Lethbridge is a food production hub, so there is plenty of organic waste from potato and vegetable processing as well as from local restaurants and stores.

"Typically, we are cheaper than the landfill which is an incentive to do it here, not only because it makes more sense, but you want to create some diversion with an economic incentive," says Michalski. Many places in Europe have banned organic waste from landfills, thus ensuring the waste is used.

So how does Lethbridge Biogas make money?

"First and foremost, we make power. Power still makes up about 60 to 70 percent of our revenue stream," says Michalski.

In addition to selling electricity, Lethbridge Biogas also collects tipping fees for organic wastes, which provides 20 per cent of its revenue and the final 10 per cent comes from selling carbon offsets.

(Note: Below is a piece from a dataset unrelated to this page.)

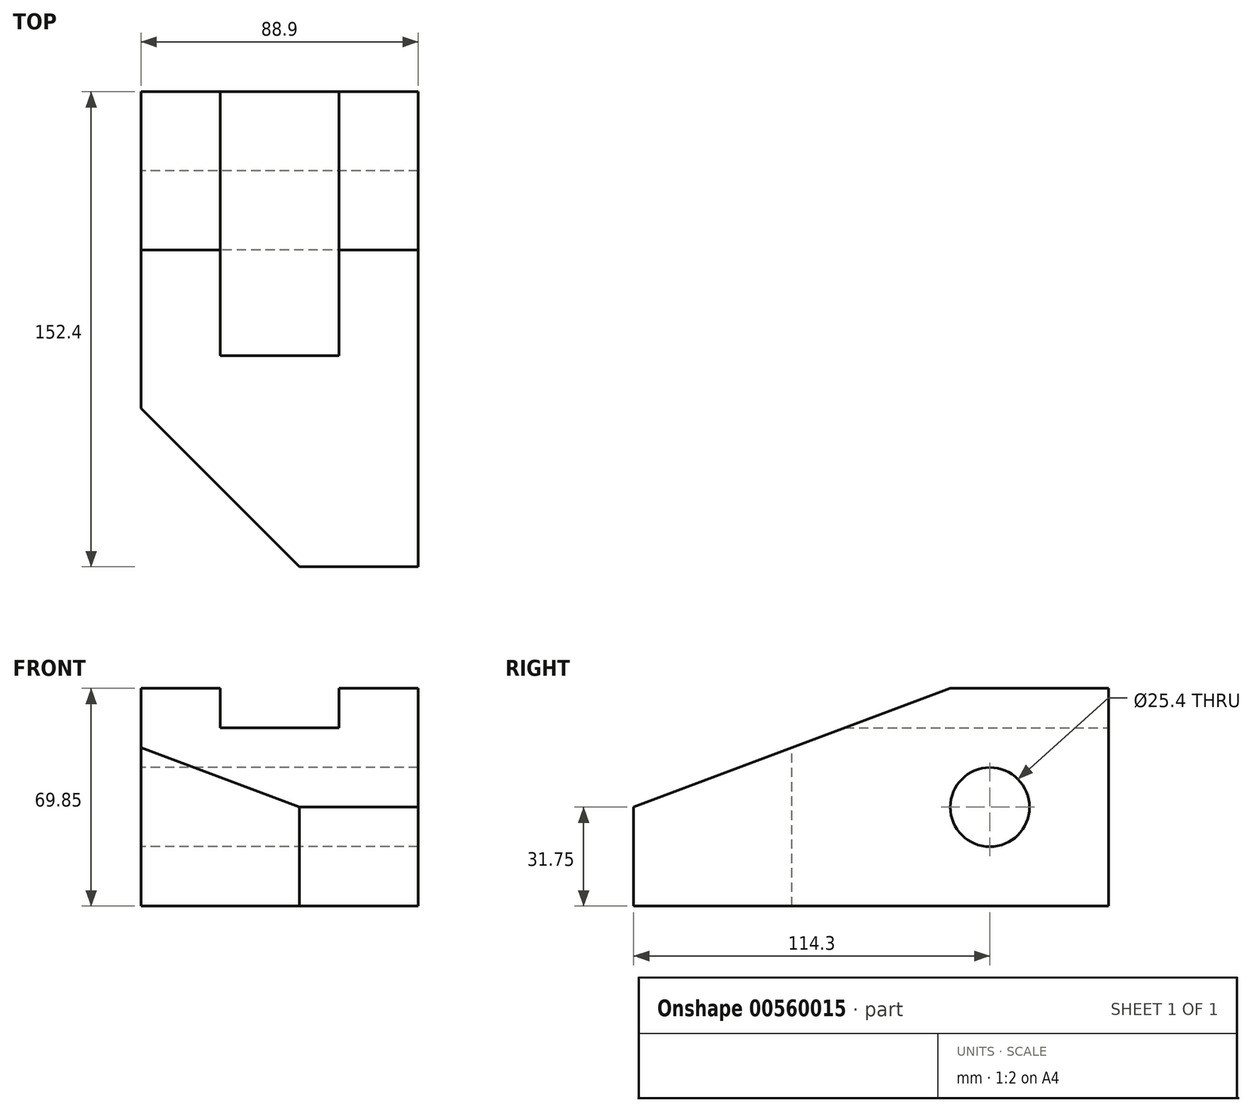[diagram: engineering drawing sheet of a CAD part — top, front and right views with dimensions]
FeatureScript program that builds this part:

"It is a small piece now but with the recent announcement of carbon tax and other initiatives around the Climate Change Leadership Plan, we think this is a piece that can grow," says Michalski.

Reducing pollution

Producing clean energy from waste is pretty cool on its own, but biogas production also helps cut pollution in several ways.

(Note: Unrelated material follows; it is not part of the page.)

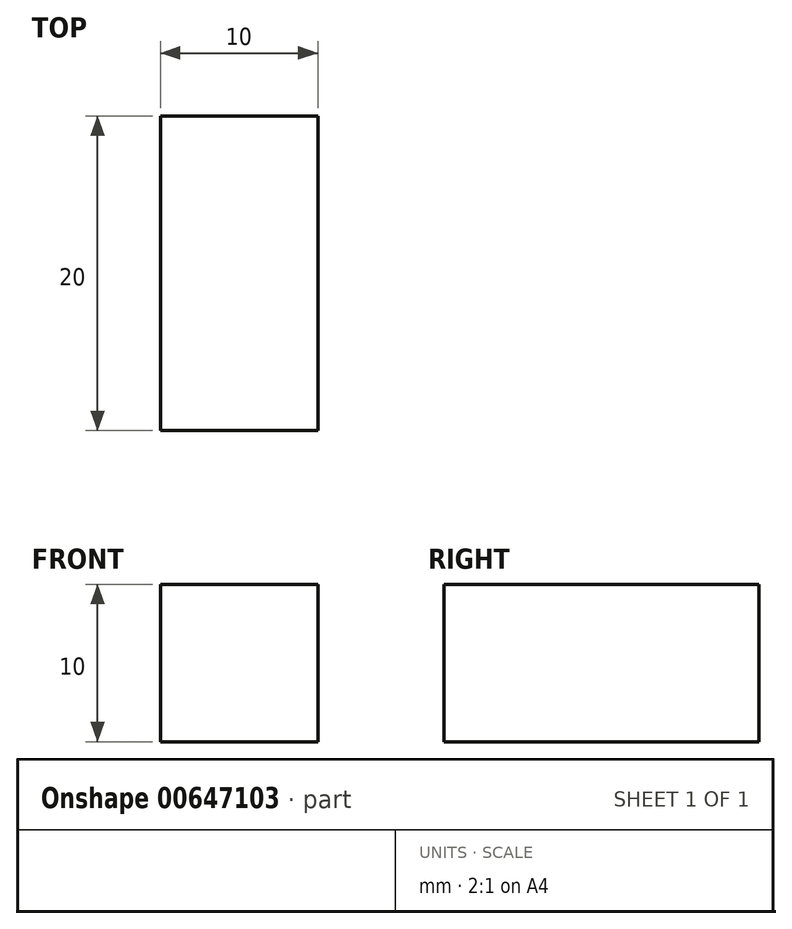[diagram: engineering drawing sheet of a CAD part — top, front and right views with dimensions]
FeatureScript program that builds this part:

When farmers spread manure in the fields, it releases methane, a greenhouse gas 25 times more potent than carbon dioxide. It can pollute local streams and runoff and let's face it, manure stinks.

The biogas production process takes the methane out of the manure and burns it to produce electricity, which reduces emissions almost 25 fold. Digestate, the leftover solids from the digestion process, is an even better fertilizer than manure, with fewer odors and significantly less pollution.

"[The farmer] has a product now that doesn't stink as much," says Michalski. "A product that's better balanced, that has a better nutrient and phosphor-nitrogen ratio. He can deal with it the same way he dealt with the manure before."

Lethbridge biogas collects the manure and returns it as a better product. "So for [the farmer], it's almost a no-brainer because he has to do nothing," says Michalski.

Most biogas applications are smaller than the 2.8 megawatt Lethbridge Biogas power plant which makes it perfect for farm scale and a great tool for economic diversification. James Callaghan has 250 head of dairy cattle in Lindsay, Ontario and he built a farm-scale digester and a 500 kilowatt power plant. Ontario has almost 30 farm-scale biogas plants. Michalski says there is room for hundreds of the same in Alberta.

A place for biogas

Michalski says the biggest hurdle to developing a biogas industry in Alberta is the patchwork of regulation currently in place. Thanks to red tape and uncertainty, it took Michalski and his partners the better part of 10 years to get their plant going.

"Well, we need a place for bioenergy and biogas, in particular," says Michalski. "We need some regulatory mechanism and incentives to get there."

Michalski thinks biogas should be recognized for its special benefits of not only producing base load green power, but solving a handful of environemental problems and creating economic diversification at a time when people are hungry for it.